Data excerpts:
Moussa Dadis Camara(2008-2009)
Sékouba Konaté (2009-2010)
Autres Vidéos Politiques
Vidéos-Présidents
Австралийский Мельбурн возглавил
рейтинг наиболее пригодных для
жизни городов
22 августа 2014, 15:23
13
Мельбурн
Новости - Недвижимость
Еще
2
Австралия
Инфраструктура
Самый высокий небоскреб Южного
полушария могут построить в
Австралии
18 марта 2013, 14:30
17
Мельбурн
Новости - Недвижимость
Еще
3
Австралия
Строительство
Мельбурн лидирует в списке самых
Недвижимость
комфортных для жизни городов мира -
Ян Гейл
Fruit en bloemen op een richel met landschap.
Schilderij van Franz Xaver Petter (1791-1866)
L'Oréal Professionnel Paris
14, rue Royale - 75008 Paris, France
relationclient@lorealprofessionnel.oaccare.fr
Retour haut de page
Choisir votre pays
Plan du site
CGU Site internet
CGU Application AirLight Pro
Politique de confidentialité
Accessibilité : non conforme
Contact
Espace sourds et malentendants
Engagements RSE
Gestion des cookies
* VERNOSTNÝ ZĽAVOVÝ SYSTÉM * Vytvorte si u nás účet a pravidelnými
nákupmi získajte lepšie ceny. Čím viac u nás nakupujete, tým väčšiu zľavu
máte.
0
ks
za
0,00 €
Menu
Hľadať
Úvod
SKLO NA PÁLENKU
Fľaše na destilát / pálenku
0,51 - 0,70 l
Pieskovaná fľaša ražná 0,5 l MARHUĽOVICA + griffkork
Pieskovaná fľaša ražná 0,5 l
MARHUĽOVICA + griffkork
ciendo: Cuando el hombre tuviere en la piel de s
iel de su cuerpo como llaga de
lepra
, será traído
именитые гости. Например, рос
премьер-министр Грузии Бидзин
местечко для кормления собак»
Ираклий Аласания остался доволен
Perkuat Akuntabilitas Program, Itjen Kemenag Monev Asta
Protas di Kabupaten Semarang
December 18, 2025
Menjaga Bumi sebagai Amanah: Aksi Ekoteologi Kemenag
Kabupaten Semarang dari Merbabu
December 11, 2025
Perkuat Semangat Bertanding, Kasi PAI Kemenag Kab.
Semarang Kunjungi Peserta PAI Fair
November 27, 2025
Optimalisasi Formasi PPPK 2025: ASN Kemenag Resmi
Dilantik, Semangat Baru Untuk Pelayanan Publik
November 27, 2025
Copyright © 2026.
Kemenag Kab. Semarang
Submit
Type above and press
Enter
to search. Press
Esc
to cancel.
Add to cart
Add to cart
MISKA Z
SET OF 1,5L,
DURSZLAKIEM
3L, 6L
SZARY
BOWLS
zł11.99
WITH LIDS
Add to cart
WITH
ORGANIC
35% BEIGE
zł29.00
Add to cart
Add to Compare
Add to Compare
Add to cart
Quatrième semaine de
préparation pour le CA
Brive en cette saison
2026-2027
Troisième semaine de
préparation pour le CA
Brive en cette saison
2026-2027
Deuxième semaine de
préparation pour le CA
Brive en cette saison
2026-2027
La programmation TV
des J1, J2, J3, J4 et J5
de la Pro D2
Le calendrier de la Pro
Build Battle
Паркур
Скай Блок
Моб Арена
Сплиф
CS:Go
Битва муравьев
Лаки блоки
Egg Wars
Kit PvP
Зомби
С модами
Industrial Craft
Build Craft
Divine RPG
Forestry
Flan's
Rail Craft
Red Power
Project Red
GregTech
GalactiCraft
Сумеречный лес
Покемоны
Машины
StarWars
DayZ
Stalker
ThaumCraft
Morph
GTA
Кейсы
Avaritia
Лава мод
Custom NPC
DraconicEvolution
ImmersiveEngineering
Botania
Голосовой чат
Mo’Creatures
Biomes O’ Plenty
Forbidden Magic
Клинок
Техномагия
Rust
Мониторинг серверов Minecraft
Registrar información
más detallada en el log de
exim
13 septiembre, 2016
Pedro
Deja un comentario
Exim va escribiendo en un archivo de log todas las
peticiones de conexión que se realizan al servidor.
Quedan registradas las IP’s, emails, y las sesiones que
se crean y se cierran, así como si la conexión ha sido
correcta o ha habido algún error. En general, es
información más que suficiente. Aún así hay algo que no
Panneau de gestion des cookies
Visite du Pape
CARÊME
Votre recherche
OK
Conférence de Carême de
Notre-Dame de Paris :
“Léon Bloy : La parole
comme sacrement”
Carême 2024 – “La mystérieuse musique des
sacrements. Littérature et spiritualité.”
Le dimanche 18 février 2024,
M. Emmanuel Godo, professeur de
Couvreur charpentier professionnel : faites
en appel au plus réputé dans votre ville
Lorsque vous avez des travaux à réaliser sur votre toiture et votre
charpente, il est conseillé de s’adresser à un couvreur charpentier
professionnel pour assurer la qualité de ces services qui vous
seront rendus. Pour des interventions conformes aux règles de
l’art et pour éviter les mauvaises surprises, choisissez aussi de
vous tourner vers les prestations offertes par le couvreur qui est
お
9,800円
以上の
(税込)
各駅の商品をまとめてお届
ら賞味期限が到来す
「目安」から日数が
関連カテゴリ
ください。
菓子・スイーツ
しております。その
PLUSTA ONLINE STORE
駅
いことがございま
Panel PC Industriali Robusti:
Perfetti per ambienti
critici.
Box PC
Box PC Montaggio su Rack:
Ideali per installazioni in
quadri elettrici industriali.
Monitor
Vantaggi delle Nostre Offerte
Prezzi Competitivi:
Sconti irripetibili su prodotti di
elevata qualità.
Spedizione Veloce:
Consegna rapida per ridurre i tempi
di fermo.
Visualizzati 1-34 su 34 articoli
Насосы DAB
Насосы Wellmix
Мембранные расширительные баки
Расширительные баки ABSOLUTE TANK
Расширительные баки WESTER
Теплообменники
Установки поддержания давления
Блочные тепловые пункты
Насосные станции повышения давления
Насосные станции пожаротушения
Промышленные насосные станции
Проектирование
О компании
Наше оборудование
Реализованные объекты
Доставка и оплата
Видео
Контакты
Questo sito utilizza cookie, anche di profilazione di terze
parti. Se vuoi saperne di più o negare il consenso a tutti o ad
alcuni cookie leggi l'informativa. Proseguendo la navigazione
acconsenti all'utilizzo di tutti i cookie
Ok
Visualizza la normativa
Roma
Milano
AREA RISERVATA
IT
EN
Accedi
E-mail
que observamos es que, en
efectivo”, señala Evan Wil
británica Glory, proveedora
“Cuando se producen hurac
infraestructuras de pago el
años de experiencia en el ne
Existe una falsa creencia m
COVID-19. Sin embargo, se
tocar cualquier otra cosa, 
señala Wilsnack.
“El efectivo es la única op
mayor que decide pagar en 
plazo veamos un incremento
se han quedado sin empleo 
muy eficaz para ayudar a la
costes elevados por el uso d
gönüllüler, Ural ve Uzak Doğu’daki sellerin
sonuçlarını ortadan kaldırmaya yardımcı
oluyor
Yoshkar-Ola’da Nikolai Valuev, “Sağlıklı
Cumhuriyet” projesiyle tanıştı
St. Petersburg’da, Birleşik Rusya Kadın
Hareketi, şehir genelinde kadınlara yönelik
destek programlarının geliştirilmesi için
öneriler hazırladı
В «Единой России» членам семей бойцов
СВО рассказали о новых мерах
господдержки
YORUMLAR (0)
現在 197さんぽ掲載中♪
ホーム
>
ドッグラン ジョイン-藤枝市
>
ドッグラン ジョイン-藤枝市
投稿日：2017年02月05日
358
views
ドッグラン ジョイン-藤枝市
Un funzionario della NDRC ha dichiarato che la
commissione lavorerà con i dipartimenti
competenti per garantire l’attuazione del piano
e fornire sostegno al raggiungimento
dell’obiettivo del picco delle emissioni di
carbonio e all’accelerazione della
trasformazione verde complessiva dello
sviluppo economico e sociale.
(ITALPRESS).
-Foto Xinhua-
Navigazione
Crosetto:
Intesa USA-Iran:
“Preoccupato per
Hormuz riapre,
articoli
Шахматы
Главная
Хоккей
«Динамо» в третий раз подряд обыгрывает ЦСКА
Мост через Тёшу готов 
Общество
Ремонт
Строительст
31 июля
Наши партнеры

Required work: Reproduce the records word for word, starting at their first line and stopping after the line that contains "L'Oréal Professionnel Paris".

Answer to the problem:
Moussa Dadis Camara(2008-2009)
Sékouba Konaté (2009-2010)
Autres Vidéos Politiques
Vidéos-Présidents
Австралийский Мельбурн возглавил
рейтинг наиболее пригодных для
жизни городов
22 августа 2014, 15:23
13
Мельбурн
Новости - Недвижимость
Еще
2
Австралия
Инфраструктура
Самый высокий небоскреб Южного
полушария могут построить в
Австралии
18 марта 2013, 14:30
17
Мельбурн
Новости - Недвижимость
Еще
3
Австралия
Строительство
Мельбурн лидирует в списке самых
Недвижимость
комфортных для жизни городов мира -
Ян Гейл
Fruit en bloemen op een richel met landschap.
Schilderij van Franz Xaver Petter (1791-1866)
L'Oréal Professionnel Paris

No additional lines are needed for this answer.